Knowing Full Well

A recent article in the New York Times on prenuptial agreements (the article calls them “marriage insurance”)  stresses that young people today know “full well” the risks of getting married. They know, for example, that: “Of the nearly 230,000 marriages that begin [this] June, more than half will end in divorce . . .” As a result, it may be time, according to the divorce lawyer Raoul Feldman, to “rethink” the entire institution of marriage, since it obviously isn’t working: “. . . people are getting married knowing there’s a failure rate of 50 percent. It’s truly amazing.”

That “more than half” of all current marriages end in divorce is probably today’s most-repeated statistic about the American family. Haven’t you heard it a thousand times? I’ve said and written it myself many times. The only problem is - or more accurately, the little-known good news is - it probably ain’t true.

U.S. divorce rates peaked in 1979, when the crude divorce rate (divorces per 1,000 persons) reached 5.7 and the refined rate (divorces per 1,000 married women age 15 or older) reached 22. Using these rates as their baseline, demographers throughout the 1980s and into the 1990s frequently projected that “more than half” of all recent marriages are destined to end in divorce.

Meanwhile, however, divorce rates have declined. From 1979 to 1997, the crude divorce rate fell by about 25 percent; the refined rate declined by about 10 percent. Today, it’s probably accurate to say that more than 40 percent, but less than half, of all recent marriages are likely to end in divorce.

But even that estimate is potentially misleading, since it includes all marriages, not just first marriages. And since second and third marriages are more divorce-prone than first marriages, the 40-something estimate exaggerates the likelihood that a first-time marriage will end in divorce. If you are a young person getting married today, what is the statistical likelihood that your marriage will last for life? Let’s call it 60 percent, maybe higher. Put differently, your and your friends’ first marriages in 2000 are significantly more likely - perhaps as much as 20 percent more likely - to last for life than was the case when your parents and their friends got married in the 1970s. This is good news! 
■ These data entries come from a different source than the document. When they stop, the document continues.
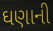
ઘણાનીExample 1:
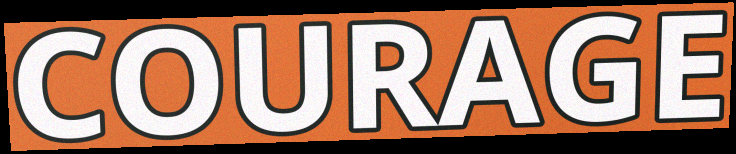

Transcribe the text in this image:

COURAGE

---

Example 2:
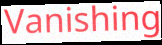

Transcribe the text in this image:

Vanishing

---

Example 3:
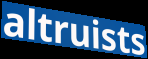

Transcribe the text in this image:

altruists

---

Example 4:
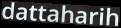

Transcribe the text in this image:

dattaharih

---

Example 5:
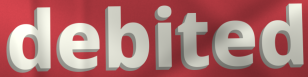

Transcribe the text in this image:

debitedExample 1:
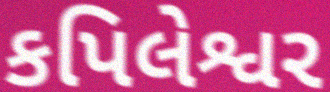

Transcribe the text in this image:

કપિલેશ્વર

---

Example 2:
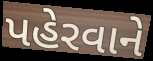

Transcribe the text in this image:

પહેરવાને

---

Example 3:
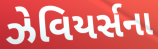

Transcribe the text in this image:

ઝેવિયર્સના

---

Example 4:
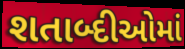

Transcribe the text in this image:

શતાબ્દીઓમાં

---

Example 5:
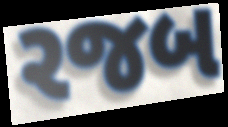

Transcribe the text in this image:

રજબ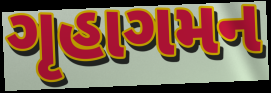
ગૃહાગમન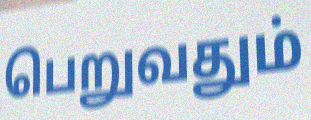
பெறுவதும்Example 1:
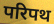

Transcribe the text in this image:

परिपथ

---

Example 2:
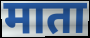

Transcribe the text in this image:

माता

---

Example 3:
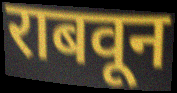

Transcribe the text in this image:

राबवून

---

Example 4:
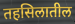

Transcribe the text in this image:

तहसिलातील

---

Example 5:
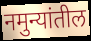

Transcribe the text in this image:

नमुन्यांतील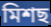
মিশছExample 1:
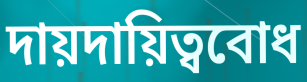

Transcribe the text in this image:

দায়দায়িত্ববোধ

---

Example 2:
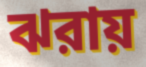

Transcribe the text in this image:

ঝরায়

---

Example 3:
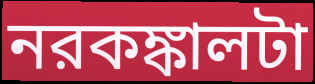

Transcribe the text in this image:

নরকঙ্কালটা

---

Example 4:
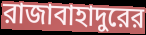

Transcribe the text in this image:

রাজাবাহাদুরের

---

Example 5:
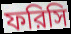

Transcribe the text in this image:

ফরিসিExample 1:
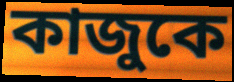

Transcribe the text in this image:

কাজুকে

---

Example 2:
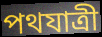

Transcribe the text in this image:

পথযাত্রী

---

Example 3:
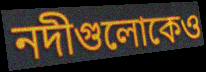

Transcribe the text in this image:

নদীগুলোকেও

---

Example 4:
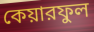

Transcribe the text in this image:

কেয়ারফুল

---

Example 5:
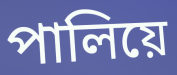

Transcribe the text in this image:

পালিয়েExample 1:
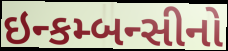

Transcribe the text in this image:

ઇન્કમ્બન્સીનો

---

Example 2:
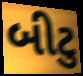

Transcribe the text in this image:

બીટુ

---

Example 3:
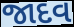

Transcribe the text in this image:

જાદવ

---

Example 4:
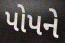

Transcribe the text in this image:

પોપને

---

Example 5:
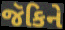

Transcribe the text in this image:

જૅકિનેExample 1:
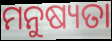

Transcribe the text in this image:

ମନୁଷ୍ୟତା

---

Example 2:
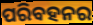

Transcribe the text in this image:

ପରିବହନର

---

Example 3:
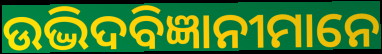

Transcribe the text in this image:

ଉଦ୍ଭିଦବିଜ୍ଞାନୀମାନେ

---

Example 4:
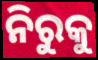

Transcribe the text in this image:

ନିରୁକୁ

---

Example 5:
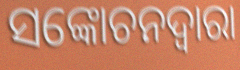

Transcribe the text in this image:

ସଙ୍କୋଚନଦ୍ୱାରା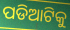
ପଡିଆଟିକୁ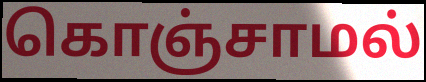
கொஞ்சாமல்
Why does the “more than half” estimate continue to prosper? Partly because all widely embraced statistics develop their own independent momentum. Partly because bad news usually gets more media attention than good news. Partly because there is still a great deal of divorce in our society. (The U.S. still has the world’s highest divorce rate.) But mostly, I suspect, because today’s aging baby boomers, who divorce so frequently themselves, find it hard to accept the fact that younger people are behaving differently, and better.  

But they are. A continually escalating divorce rate, it turns out, is not a permanent and inevitable fact of modern life, immune from social learning and human agency. Change for the better is not only possible; it has already begun to happen. Here’s the proposition, made up of one part evidence and one part hope: In a few years, we will understand a divorce rate of “more than half” not as a description of current reality, but as something that happened in the old days, when the sexual revolution was young and when today’s pot-bellied commentators, editors, and divorce lawyers were wearing bellbottoms and going to discos.

Sources: Joshua R. Goldstein, “The Leveling of Divorce in the United States,” Demography 36, no. 3 (August 1999): 409-414. Tim B. Heaton, “Factors Contributing to Increasing Marital Stability in the United States,” unpublished paper (Provo, UT: Center for Studies of the Family, Brigham Young University, December 1999). Sally Cunningham Clarke and Barbara Foley Wilson, “The Relative Stability of Marriages,” Family Relations 43 (July 1994): 305-310. Arthur J. Norton and Louisa F. Miller, “Marriage, Divorce, and Remarriage in the 1990s,” U.S. Bureau of the Census, Current Population Reports, P 23-180 (Washington, D.C.: U.S. Government Printing Office, October 1992). David Popenoe and Barbara Dafoe Whitehead, The State of Our Unions: 2000 (New Brunswick, NJ: National Marriage Project, Rutgers University, June 2000), 27.